契約書類を”代理人として作成”に契約締結代理は含まれるか?
行政書士法第1条の三第1項第3号には、「行政書士が作成することが出来る契約その他に関する書類を代理人として作成すること」という定めがある。
この「代理人として作成」とは、法令用語としてはどんな意味合いを含むのか?いわば行政書士の代理権の範囲にかかわるこの問題。みなさん大変興味関心のあるところでしょう。

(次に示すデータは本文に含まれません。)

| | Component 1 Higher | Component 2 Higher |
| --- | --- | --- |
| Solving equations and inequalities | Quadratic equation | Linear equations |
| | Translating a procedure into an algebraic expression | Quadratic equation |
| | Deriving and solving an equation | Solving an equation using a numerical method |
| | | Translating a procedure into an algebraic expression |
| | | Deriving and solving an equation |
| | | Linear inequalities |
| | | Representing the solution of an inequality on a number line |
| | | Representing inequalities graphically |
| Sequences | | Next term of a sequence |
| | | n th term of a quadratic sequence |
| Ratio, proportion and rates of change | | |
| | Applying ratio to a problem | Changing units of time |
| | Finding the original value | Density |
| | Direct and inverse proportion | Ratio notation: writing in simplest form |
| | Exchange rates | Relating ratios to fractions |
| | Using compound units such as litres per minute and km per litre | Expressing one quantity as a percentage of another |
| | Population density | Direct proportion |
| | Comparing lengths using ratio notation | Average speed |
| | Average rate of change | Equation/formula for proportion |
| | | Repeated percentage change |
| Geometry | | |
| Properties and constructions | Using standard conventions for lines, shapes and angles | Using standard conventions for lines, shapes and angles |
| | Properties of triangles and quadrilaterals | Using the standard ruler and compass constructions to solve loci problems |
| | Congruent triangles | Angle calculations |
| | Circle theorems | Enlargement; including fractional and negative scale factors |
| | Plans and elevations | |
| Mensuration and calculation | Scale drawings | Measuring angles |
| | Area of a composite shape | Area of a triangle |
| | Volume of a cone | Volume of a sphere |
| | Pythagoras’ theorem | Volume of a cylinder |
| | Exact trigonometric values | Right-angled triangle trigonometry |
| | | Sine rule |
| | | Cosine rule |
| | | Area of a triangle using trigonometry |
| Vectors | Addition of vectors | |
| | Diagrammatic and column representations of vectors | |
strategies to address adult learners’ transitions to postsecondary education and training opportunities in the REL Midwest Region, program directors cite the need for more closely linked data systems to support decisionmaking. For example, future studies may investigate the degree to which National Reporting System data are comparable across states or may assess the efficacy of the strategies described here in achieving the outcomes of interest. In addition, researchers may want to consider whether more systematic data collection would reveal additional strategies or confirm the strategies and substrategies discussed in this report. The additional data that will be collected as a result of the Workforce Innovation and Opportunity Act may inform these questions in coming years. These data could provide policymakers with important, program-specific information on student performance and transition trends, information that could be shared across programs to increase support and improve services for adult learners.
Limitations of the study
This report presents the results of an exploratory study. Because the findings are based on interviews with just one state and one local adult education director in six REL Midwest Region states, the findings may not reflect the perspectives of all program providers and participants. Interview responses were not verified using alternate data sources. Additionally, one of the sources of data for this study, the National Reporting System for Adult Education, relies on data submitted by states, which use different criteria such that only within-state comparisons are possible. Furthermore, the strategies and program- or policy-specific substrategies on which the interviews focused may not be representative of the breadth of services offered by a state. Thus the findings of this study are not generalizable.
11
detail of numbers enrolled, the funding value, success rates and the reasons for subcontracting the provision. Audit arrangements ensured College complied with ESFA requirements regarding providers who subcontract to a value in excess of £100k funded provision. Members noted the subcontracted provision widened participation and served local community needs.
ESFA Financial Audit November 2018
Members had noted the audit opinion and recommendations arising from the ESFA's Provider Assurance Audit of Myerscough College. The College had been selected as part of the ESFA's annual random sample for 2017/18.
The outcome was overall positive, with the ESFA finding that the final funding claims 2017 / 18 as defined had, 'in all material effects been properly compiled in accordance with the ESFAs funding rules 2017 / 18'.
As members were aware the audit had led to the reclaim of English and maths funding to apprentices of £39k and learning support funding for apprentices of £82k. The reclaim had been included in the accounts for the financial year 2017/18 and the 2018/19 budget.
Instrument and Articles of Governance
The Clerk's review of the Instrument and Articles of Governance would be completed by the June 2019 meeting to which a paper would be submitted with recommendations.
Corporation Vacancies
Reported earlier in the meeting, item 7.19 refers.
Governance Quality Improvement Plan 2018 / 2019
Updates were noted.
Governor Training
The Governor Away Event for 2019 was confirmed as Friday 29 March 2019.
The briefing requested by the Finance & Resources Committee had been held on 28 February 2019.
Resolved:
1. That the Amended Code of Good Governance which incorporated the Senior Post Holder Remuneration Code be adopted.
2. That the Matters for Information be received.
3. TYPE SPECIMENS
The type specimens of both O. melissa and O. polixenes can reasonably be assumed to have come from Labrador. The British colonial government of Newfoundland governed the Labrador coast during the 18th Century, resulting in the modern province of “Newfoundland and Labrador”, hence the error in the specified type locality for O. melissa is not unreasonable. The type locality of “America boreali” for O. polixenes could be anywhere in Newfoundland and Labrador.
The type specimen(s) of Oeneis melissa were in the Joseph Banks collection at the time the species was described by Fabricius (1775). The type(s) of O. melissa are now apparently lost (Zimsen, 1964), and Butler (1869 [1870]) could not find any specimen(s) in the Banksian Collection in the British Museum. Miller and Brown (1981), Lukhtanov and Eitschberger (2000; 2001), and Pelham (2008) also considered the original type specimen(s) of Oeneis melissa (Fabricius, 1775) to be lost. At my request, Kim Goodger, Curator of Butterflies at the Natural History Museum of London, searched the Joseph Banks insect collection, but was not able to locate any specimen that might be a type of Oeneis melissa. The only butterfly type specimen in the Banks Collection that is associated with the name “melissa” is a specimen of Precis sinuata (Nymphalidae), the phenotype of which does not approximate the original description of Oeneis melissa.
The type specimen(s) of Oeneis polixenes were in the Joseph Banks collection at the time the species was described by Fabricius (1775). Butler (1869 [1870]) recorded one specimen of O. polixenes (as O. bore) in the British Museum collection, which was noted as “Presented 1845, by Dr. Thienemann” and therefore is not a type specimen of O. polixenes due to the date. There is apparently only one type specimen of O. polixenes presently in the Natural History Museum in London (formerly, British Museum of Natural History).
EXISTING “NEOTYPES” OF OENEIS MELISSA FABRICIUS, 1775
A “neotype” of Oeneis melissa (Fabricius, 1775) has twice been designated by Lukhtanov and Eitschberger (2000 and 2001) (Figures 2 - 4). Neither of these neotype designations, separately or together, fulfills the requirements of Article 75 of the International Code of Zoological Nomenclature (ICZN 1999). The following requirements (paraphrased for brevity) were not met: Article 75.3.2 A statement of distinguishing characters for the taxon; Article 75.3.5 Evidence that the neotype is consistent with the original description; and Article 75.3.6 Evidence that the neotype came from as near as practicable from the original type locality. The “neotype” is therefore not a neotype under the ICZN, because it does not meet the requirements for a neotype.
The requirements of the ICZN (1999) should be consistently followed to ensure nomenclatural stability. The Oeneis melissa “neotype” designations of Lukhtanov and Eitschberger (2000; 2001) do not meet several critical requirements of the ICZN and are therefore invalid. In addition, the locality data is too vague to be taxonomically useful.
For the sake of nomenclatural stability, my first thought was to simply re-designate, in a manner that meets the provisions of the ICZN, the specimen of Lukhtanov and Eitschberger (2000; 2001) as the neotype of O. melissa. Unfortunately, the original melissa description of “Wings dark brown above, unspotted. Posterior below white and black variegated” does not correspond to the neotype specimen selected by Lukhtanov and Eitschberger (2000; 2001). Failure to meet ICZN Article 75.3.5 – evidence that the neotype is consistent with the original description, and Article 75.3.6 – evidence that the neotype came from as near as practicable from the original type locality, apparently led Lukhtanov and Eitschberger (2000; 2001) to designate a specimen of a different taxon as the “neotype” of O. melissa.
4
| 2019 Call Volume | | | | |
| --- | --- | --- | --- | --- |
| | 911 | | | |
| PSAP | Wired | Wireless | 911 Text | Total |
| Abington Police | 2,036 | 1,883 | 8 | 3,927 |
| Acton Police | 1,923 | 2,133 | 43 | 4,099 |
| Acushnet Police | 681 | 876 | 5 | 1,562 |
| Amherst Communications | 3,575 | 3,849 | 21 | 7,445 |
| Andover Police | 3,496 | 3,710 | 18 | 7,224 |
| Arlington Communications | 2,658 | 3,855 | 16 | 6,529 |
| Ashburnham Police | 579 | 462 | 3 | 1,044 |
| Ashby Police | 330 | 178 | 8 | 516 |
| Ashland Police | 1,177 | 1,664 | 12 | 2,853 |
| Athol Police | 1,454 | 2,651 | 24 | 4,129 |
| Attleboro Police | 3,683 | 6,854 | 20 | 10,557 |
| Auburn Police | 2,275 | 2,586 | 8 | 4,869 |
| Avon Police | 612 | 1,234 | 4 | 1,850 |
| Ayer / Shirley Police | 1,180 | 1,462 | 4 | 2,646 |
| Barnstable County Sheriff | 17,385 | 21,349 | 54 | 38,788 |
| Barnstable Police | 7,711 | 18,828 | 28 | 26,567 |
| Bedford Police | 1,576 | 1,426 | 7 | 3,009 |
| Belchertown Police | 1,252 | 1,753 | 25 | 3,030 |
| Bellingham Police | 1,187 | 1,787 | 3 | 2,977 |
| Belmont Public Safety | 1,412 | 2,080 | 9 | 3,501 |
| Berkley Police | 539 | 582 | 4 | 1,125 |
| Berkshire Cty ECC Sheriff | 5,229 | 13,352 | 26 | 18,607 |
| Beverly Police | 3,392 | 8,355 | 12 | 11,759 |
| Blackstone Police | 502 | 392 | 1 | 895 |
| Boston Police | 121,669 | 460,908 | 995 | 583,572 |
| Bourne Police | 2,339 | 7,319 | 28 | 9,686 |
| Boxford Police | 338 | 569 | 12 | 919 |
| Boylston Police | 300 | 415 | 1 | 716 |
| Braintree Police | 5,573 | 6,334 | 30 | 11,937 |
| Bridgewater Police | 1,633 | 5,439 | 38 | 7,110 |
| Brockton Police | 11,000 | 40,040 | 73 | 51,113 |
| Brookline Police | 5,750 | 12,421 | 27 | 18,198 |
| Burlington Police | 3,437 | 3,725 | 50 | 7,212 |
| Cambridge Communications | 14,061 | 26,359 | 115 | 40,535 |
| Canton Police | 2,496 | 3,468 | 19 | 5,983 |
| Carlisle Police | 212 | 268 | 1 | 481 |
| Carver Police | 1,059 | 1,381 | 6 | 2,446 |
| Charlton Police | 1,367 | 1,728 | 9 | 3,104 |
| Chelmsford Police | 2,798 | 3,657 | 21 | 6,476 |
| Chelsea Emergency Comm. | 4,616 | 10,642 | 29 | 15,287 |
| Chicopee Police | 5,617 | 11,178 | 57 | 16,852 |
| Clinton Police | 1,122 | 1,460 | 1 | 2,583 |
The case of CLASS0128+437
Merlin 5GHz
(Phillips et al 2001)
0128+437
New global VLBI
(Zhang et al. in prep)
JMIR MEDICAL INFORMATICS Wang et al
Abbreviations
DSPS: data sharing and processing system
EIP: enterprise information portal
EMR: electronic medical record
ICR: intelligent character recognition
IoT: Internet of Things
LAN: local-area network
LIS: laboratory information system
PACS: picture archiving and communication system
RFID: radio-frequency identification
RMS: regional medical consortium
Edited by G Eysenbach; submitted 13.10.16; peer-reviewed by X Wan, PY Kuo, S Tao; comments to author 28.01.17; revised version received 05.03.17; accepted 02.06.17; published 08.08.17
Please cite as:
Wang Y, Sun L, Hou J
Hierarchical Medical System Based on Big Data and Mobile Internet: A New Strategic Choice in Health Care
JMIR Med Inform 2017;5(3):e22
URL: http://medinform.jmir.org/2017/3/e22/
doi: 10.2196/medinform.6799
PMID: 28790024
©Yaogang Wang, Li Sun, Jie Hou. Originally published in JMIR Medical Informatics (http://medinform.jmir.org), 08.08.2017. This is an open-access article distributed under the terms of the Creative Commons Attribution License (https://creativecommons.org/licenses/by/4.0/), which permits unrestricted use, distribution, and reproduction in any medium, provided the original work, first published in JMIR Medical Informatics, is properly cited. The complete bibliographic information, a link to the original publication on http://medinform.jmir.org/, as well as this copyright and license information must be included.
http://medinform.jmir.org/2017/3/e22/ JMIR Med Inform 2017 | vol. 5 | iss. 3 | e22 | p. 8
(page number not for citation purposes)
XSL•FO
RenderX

先の原稿で挙げた「詳解」57頁に、行政書士法を所管する総務省の公権解釈がこのように書かれている。「ここでいう「代理人として」とは、契約等についての代理人の意であり、・・・行政書士が業務として契約代理を行いうるとの意味を含むものである。この規定により、行政書士は契約書に代理人として署名し、弁護士法72条の規定に抵触しない範囲では、契約文言の修正等を行うことができることとなる。」
なお、弁護士法72条の規定に抵触しない範囲とは、先の原稿で詳しく見たように、法的紛争性のある法律事件に関する法律事務を除く、ということである。すなわち事件性のない法律事務の範囲で、ということになる。
さらに、東大法学部卒の行政法学者で東京都立大学名誉教授の兼子仁博士も新13版行政書士法コンメンタール50頁で、「本号の業務は契約書文言の代理確定という範囲であるが、・・・本号の規定付帯的に”契約締結代理”が合法的な行政書士業務たりうる」と明記している。
まとめると、行政書士法を所管する総務省の公権解釈などによれば、本号は単に代理作成することだけでなく、契約締結代理を行政書士が行える点が含意されているのである。